▸ Task goal:
Copy out each line of the listing below where the string "baseboard" appears.

▸ Data:
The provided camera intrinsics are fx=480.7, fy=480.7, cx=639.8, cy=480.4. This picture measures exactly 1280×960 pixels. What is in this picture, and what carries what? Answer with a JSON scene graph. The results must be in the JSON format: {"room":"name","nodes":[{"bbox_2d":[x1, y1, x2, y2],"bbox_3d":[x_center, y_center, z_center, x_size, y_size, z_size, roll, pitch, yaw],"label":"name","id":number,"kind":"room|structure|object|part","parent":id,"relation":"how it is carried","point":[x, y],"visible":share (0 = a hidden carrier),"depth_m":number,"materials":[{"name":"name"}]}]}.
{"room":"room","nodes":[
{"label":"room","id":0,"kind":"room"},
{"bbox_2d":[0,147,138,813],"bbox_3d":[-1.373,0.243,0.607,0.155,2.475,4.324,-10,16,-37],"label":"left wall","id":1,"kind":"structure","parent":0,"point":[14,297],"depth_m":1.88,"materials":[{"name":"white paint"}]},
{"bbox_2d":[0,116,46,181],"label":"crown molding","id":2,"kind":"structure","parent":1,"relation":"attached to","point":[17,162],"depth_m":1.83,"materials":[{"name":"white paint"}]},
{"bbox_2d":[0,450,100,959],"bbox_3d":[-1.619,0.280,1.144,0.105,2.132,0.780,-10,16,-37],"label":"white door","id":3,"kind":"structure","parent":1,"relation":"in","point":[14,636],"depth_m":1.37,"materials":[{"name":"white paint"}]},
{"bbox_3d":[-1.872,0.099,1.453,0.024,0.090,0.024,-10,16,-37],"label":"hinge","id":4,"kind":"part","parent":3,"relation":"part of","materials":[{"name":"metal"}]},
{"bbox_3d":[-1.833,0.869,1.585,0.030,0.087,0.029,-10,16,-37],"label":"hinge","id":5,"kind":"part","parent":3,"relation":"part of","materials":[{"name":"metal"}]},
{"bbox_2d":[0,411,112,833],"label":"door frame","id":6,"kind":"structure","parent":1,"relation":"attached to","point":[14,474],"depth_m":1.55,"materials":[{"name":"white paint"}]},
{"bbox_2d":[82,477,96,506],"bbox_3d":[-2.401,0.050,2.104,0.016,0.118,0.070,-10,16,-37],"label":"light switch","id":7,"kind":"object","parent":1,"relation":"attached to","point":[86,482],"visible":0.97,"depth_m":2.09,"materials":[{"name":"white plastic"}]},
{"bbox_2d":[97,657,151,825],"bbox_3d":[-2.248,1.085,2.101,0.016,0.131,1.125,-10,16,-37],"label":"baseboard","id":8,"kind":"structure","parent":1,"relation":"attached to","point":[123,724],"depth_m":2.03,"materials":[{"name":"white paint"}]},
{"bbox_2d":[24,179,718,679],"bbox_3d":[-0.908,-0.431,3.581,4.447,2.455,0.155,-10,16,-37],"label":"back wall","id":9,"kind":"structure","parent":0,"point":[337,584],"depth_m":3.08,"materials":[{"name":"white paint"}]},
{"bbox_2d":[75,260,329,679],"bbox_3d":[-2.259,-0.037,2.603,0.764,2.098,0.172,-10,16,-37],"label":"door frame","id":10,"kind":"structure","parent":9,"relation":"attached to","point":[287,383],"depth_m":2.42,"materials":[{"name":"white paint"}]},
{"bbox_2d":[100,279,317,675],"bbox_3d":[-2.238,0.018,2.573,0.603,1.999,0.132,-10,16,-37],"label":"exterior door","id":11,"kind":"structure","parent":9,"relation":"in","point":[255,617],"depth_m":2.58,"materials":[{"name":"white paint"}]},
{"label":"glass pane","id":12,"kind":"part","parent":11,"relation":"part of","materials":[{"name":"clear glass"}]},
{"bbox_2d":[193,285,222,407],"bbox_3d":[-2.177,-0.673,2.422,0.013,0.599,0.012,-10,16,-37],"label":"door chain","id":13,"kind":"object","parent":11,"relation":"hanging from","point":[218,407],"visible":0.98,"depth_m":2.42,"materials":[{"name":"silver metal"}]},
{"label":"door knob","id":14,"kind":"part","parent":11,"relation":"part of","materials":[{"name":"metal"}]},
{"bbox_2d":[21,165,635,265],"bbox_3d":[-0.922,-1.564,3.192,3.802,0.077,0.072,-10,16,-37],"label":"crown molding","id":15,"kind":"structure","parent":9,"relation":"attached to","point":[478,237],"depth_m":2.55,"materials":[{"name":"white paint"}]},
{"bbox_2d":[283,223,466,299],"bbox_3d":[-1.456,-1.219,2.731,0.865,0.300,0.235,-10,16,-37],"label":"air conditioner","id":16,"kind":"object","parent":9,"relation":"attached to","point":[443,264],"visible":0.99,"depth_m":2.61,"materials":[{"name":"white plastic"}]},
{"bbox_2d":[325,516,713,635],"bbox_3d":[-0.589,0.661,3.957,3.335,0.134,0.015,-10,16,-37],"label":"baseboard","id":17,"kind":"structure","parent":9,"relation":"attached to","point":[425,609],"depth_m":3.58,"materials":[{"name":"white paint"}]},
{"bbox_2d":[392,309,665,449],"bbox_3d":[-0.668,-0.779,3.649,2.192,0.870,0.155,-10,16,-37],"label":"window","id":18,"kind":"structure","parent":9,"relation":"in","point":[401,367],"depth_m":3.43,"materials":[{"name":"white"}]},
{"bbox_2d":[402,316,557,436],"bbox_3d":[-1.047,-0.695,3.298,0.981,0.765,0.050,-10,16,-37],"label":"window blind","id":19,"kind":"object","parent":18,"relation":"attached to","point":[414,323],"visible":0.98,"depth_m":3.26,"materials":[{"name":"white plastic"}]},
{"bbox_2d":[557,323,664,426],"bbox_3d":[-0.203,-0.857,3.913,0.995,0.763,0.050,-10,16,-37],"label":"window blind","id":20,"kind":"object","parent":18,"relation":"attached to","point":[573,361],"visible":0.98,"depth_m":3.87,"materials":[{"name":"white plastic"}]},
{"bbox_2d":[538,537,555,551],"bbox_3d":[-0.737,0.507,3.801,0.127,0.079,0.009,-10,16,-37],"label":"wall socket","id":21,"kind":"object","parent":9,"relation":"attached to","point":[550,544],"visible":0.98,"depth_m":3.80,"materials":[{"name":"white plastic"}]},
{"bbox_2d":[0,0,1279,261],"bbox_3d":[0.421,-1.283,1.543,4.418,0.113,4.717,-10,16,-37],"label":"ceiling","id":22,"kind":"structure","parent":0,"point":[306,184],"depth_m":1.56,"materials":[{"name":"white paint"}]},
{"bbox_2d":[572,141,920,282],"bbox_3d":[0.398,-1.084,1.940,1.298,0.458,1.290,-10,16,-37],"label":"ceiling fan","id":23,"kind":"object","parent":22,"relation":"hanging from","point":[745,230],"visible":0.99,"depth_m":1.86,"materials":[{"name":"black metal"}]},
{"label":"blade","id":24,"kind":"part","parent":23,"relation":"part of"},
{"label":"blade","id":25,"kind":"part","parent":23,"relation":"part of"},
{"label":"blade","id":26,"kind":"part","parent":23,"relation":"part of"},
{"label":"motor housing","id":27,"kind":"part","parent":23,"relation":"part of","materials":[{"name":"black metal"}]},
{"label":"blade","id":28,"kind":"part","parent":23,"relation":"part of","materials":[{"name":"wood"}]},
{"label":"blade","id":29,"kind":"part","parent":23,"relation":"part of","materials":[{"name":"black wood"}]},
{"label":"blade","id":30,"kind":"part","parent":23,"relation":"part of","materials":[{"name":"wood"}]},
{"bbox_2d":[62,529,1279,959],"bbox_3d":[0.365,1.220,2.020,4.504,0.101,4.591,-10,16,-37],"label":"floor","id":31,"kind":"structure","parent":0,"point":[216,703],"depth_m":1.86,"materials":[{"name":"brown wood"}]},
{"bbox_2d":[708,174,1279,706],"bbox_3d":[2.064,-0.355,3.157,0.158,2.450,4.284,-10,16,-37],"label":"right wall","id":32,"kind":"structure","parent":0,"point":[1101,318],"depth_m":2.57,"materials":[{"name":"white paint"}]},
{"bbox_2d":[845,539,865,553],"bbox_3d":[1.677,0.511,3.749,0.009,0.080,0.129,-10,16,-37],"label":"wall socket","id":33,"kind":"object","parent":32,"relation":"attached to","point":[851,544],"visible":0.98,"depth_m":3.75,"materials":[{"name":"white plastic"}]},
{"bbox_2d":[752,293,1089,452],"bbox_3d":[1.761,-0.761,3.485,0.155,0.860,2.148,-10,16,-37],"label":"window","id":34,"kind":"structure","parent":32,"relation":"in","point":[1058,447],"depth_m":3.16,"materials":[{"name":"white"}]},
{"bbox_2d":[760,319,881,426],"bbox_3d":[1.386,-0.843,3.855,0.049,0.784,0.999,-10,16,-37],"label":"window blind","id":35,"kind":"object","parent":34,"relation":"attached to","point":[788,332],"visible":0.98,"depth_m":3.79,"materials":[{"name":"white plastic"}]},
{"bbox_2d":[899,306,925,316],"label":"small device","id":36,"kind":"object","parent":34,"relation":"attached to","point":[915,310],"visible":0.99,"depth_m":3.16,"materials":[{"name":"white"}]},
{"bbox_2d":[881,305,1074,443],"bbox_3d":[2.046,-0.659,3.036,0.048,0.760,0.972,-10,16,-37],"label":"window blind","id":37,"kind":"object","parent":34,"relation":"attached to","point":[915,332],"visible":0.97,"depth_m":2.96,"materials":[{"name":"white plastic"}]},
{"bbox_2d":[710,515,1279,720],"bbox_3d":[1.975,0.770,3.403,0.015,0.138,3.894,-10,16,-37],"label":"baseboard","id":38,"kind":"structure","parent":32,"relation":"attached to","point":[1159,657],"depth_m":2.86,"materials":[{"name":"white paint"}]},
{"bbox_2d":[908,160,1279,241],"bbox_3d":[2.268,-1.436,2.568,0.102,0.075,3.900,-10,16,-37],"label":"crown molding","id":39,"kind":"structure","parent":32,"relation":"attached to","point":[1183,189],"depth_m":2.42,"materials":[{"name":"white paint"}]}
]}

▸ Answer to the exercise:
{"bbox_2d":[97,657,151,825],"bbox_3d":[-2.248,1.085,2.101,0.016,0.131,1.125,-10,16,-37],"label":"baseboard","id":8,"kind":"structure","parent":1,"relation":"attached to","point":[123,724],"depth_m":2.03,"materials":[{"name":"white paint"}]},
{"bbox_2d":[325,516,713,635],"bbox_3d":[-0.589,0.661,3.957,3.335,0.134,0.015,-10,16,-37],"label":"baseboard","id":17,"kind":"structure","parent":9,"relation":"attached to","point":[425,609],"depth_m":3.58,"materials":[{"name":"white paint"}]},
{"bbox_2d":[710,515,1279,720],"bbox_3d":[1.975,0.770,3.403,0.015,0.138,3.894,-10,16,-37],"label":"baseboard","id":38,"kind":"structure","parent":32,"relation":"attached to","point":[1159,657],"depth_m":2.86,"materials":[{"name":"white paint"}]},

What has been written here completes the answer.